Emmanuel Macron lançait à peine son mouvement sous l’ombre tutélaire de François Hollande qui semblait encore bien décidé à y aller. Jean-Luc Mélenchon était dans son habituelle équation arithmétique qui le laissait chez les seconds couteaux. François Fillon végétait dans l’ombre d’un Alain Juppé déjà présidentialisé. Et Marine Le Pen tutoyait parfois les 30 % de voix dans un élan qui semblait irréversible. Mais dimanche soir, à l’arrivée, tout a été chamboulé, plus encore qu’ailleurs. Car à part dans les territoires d’Outre-Mer, il était impossible de trouver en province une région affichant le quarté dans cette ordre, avec Mélanchon en seconde position et le Pen en quatrième.

La très large avance de Macron chez les Bretons (10 points sur Mélenchon) n’est sans doute pas le seul résultat de son équation personnelle. Il faut assurément y voir aussi le fort impact du soutien de Jean-Yves Le Drian, président de la région Bretagne et ministre qualifié de plus populaire du gouvernement sortant. Le poids de son ralliement se mesure dans cet écart auquel Richard Ferrand, le député finistérien, a lui aussi contribué. Parmi les tout premiers à avoir cru au chef de file du mouvement En Marche, il ne cachait pas dimanche soir sa satisfaction sur les chaînes de télé alors que Jean-Yves Le Drian s’en tenait à son habituelle discrétion. Son poste à la tête de la Défense plaide pour la parole rare et mesurée. Et cela lui réussit plutôt bien dans le brouhaha médiatique qui aura marqué cette campagne échevelée.

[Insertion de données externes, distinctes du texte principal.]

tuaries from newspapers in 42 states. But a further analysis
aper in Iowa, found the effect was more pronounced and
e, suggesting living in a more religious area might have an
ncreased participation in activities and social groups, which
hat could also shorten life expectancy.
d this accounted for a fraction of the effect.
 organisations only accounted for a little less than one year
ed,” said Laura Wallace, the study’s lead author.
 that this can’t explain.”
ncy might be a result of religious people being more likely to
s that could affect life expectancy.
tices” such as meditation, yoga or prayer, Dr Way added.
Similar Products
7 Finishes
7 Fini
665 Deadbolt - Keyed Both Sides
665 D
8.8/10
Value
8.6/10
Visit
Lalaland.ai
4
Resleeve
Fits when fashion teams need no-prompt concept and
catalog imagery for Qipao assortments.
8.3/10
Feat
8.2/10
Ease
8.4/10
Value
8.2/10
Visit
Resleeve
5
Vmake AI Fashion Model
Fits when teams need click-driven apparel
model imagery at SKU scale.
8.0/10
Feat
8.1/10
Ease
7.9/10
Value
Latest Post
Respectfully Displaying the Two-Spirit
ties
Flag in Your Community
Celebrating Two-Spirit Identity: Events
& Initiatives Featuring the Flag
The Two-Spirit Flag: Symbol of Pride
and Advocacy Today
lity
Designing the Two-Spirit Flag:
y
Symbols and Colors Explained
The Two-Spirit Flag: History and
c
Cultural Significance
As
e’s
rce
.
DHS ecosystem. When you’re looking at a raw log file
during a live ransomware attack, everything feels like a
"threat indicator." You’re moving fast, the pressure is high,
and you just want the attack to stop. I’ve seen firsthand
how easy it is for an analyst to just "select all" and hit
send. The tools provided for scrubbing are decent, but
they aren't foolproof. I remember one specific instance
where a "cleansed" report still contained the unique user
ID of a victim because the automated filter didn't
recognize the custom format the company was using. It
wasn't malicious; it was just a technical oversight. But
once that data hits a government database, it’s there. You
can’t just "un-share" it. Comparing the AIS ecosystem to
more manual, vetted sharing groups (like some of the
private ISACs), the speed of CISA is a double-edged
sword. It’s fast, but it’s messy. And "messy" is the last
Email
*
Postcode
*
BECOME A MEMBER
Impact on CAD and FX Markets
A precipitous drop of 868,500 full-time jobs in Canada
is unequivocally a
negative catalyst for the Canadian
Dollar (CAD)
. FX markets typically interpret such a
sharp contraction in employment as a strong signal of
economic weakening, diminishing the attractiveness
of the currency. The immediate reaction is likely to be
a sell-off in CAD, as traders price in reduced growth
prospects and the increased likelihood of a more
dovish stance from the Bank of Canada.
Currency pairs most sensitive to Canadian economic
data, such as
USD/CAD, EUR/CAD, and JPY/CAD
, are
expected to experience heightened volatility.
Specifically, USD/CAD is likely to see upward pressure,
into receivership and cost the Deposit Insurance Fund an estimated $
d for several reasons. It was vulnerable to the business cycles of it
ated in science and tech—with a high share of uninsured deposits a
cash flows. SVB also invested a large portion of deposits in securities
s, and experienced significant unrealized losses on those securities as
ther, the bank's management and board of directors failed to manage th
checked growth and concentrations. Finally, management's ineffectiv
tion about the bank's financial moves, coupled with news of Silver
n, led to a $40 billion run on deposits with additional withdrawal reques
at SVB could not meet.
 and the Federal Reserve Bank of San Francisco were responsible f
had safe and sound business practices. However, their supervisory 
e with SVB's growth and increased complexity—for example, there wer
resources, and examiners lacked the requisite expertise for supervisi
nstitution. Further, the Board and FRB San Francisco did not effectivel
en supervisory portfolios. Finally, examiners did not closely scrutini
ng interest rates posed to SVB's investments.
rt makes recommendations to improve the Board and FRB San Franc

Emmanuel Macron qui a reçu hier soir de nombreux soutiens venus de droite comme de gauche, fait naturellement figure de grand favori pour le second tour. Il serait étonnant que dans les quinze jours à venir, il ne vienne pas faire une halte en cette Bretagne qui lui réussit si bien. Marine Le Pen, quant à  elle, doit regarder avec beaucoup de circonspection la région d’origine de son père. Car elle est en recul par rapport aux dernières régionales, preuve sans doute que ses velleités de sortie de l’Europe et de l’euro ne font pas recette dans une région qui fut longtemps un chouchou de Bruxelles, avant que les priorités ne se déplacent vers l’est de l’Europe.

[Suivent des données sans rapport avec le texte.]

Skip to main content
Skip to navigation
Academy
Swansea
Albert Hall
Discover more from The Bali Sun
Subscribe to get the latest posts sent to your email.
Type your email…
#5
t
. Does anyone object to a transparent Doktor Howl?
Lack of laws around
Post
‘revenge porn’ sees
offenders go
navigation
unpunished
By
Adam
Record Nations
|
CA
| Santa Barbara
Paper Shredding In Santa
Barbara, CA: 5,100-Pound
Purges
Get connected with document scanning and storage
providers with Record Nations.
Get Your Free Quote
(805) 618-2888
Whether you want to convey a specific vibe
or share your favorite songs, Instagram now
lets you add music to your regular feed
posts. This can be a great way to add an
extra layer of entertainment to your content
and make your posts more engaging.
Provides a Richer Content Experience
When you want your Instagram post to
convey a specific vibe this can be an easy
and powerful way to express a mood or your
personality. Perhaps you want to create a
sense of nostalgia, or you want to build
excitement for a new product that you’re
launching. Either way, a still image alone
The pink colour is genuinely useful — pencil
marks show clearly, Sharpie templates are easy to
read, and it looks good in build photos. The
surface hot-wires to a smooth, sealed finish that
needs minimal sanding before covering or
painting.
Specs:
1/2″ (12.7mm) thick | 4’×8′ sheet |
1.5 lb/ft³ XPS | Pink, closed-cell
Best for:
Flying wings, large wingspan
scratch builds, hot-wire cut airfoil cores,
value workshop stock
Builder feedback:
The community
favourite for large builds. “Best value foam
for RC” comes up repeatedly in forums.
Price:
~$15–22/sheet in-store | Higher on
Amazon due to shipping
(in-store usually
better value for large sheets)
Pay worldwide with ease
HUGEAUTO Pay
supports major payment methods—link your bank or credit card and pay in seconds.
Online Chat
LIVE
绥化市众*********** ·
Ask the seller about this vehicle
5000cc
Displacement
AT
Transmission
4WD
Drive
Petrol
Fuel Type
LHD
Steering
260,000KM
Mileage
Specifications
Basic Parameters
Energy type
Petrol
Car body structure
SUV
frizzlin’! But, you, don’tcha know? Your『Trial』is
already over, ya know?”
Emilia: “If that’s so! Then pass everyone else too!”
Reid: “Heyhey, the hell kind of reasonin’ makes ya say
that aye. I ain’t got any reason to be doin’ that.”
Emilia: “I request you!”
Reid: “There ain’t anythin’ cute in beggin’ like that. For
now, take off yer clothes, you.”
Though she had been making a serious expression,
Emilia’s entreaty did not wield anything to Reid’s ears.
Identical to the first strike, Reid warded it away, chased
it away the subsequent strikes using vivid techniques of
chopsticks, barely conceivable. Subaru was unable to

Quant à Benoit Hamon, autre Breton de cette présidentielle, il n’aura pas fait beaucoup mieux en Bretagne (9 %) qu’à l’échelon national. Même à Brest, sa ville, il s’est retrouvé derrière Fillon. C ‘est la première fois, depuis trente ans, que le parti socialiste est ainsi battu par la droite dans la métropole de la pointe bretonne.